I would like if someone could clarify this issue for me:
When dealing with a current $I$ running in a loop with radius $R$ and looking for the magnetic field in the middle of the loop.
By using Ampere's law, I know that the current $I$ runs through a loop with the same radius $R$, we get that:
$$\oint_c\vec{B} \cdot d\vec{l} = \mu_0 I_{enc} $$
$$B= \frac{\mu_0 I}{2\pi R}$$
and when using Biot–Savart we get that
$$d\vec{l} \cdot \vec{r} = |d\vec{l}||\vec{r}|\sin(\frac{\pi}{2})$$ obtaining:
$$B = \frac{\mu_0 I}{2R}$$
Which is not the same result as with Ampere's law.
I obviously miss something, maybe I can't use Ampere's law?
Anyway, if someone could help me out here I would really appreciate it.
Thanks.
Best Answer
The Biot Savart law is
$${\bf B} = \frac{\mu_0}{4\pi} \oint \frac{ I\, d{\bf l} \times {\bf r}}{|{\bf r}|^3}$$
In this case $d{\bf l} \times {\bf r} = dl\,|r|$ directed along the loop axis and integrating around the closed loop leads to a B-field magnitude $ B = \mu_0\, I/2R$ as you suggest.
However, I think there is a problem with your application of Ampere's law. This is that $$ \oint {\bf B} \cdot d{\bf l} = \mu_0 I\, ,$$ where I is the current enclosed by the closed loop around which you do the line integral on the LHS.
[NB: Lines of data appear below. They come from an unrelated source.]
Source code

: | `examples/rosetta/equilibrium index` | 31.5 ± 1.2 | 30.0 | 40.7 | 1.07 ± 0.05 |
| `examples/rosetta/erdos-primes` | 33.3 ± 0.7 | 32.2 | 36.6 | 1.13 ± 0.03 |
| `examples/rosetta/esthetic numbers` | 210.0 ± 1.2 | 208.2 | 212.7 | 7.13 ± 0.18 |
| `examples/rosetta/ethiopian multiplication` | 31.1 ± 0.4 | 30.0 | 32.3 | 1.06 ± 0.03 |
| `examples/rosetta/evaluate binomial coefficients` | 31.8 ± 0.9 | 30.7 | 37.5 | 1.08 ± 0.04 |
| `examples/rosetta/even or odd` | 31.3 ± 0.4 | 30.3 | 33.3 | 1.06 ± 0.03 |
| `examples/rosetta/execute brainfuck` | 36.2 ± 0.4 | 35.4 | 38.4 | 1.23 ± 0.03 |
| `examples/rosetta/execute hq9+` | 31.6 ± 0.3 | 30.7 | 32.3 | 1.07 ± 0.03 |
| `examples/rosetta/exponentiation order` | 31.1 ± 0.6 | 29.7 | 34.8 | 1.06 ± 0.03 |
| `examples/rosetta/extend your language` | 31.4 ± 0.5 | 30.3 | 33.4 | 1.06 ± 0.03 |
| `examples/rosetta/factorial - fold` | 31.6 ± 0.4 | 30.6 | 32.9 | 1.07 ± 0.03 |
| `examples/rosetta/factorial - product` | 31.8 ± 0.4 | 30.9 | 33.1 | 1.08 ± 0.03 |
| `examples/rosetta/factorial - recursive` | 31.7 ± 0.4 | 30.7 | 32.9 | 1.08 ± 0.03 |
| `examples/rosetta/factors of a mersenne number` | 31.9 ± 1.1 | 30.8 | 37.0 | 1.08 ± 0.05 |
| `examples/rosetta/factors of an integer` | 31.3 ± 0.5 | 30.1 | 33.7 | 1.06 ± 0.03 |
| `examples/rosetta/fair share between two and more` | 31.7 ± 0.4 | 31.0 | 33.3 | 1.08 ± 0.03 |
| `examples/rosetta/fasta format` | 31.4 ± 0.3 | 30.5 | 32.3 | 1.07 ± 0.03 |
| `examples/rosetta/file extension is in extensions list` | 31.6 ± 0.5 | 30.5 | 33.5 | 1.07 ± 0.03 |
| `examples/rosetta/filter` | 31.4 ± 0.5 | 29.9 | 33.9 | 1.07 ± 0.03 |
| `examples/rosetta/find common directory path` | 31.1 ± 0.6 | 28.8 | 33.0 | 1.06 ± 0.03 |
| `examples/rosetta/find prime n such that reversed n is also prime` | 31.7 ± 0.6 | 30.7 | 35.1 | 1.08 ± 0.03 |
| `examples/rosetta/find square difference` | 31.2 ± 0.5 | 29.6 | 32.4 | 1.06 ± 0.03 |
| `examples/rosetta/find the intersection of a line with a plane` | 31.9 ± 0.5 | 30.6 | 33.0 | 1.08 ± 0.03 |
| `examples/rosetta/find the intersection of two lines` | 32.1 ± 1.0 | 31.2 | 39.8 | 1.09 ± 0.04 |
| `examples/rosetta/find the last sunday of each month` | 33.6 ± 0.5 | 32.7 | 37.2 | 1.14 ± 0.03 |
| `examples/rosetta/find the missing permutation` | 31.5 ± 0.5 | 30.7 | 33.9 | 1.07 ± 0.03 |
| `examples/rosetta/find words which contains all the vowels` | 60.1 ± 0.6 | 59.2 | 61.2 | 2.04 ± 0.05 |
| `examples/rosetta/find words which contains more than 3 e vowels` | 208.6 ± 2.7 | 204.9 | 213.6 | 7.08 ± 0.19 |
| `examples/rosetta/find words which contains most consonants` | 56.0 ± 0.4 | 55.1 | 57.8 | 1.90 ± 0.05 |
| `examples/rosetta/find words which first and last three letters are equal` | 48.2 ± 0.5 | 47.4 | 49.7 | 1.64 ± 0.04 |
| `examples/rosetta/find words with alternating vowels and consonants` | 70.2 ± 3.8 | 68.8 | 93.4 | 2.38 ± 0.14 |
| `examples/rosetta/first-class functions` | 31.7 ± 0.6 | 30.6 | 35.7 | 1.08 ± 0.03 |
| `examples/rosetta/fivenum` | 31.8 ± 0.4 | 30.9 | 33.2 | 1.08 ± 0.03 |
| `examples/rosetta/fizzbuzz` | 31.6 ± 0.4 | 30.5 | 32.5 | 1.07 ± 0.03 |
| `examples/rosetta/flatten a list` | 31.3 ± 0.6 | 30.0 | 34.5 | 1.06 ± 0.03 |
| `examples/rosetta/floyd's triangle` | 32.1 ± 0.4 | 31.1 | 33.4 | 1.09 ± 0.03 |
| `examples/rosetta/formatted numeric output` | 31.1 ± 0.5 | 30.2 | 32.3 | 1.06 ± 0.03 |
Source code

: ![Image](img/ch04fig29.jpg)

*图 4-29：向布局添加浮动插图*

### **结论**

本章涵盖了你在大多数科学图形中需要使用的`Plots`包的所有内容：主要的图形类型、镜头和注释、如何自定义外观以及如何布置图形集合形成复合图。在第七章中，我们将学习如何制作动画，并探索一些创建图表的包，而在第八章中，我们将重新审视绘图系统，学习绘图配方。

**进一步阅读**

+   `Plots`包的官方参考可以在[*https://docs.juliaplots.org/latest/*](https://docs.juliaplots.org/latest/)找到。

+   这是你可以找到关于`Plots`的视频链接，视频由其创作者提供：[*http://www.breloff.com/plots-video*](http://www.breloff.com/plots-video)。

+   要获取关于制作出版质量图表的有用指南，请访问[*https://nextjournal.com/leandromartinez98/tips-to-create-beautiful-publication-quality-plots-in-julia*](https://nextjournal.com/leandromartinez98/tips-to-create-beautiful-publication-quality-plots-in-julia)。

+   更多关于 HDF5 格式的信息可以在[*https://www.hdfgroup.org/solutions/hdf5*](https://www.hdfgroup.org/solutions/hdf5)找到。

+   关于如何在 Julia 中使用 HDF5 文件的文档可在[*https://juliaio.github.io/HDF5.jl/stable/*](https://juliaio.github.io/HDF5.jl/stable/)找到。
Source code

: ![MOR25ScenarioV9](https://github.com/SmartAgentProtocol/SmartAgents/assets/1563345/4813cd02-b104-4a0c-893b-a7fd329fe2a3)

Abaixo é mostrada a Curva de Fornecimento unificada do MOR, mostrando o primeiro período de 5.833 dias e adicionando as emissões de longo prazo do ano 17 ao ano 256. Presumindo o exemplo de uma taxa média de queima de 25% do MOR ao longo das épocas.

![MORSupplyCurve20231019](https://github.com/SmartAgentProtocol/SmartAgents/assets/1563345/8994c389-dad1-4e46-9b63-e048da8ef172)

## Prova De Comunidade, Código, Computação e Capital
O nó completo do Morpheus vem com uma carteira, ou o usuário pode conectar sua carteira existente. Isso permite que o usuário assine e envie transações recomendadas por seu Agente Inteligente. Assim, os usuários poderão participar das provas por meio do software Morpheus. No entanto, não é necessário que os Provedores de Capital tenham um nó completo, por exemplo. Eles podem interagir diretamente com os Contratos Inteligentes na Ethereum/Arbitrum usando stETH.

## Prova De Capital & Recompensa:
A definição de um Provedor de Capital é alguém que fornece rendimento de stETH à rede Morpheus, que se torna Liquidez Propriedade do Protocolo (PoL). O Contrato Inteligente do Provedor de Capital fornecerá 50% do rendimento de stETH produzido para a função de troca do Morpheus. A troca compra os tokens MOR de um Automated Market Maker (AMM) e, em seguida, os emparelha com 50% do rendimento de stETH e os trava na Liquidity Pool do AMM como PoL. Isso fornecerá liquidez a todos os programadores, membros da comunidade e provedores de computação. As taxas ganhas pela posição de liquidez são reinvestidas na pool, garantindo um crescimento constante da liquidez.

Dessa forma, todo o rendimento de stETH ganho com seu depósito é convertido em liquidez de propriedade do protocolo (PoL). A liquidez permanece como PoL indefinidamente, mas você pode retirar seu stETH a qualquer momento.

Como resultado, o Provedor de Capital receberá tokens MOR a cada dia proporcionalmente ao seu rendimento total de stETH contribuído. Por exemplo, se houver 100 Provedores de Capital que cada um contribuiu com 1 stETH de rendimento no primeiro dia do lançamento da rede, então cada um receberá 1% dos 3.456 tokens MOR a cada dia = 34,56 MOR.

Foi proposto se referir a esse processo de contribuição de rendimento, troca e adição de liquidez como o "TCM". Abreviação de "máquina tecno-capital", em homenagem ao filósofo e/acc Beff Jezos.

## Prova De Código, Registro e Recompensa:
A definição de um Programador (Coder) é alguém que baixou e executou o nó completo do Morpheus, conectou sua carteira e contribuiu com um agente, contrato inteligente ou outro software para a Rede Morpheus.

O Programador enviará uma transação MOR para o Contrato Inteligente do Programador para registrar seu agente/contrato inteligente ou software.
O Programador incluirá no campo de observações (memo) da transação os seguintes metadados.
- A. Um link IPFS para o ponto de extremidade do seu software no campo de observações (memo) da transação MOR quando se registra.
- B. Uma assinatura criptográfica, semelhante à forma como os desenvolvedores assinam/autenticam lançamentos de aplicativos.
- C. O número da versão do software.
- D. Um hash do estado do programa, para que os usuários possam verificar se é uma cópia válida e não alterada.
Usually, to apply Ampere's law, you choose a loop to integrate over that has either a constant B-field, and/or with a direction that is either parallel or perpendicular to $d{\bf l}$ (so that the scalar product and/or line integral are much simplified). What loop have you done your integral around? Is the B-field constant along this path? I don't think so...